Stored items from a collection:
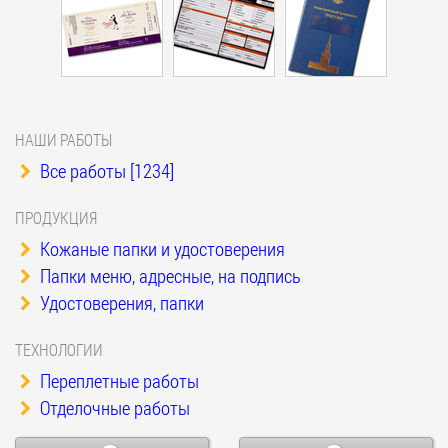
НАШИ РАБОТЫ
Все работы [1234]
ПРОДУКЦИЯ
Кожаные папки и удостоверения
Папки меню, адресные, на подпись
Удостоверения, папки
ТЕХНОЛОГИИ
Переплетные работы
Отделочные работы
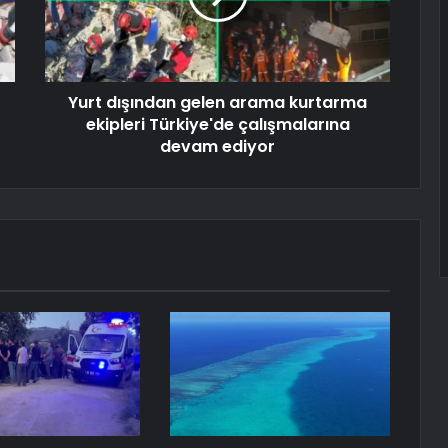
Yurt dışından gelen arama kurtarma
ekipleri Türkiye'de çalışmalarına
devam ediyor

## [Aim of the task]
Please give back every line above exactly as it stands, without pictures.

## [Solution]
НАШИ РАБОТЫ
Все работы [1234]
ПРОДУКЦИЯ
Кожаные папки и удостоверения
Папки меню, адресные, на подпись
Удостоверения, папки
ТЕХНОЛОГИИ
Переплетные работы
Отделочные работы
Yurt dışından gelen arama kurtarma
ekipleri Türkiye'de çalışmalarına
devam ediyor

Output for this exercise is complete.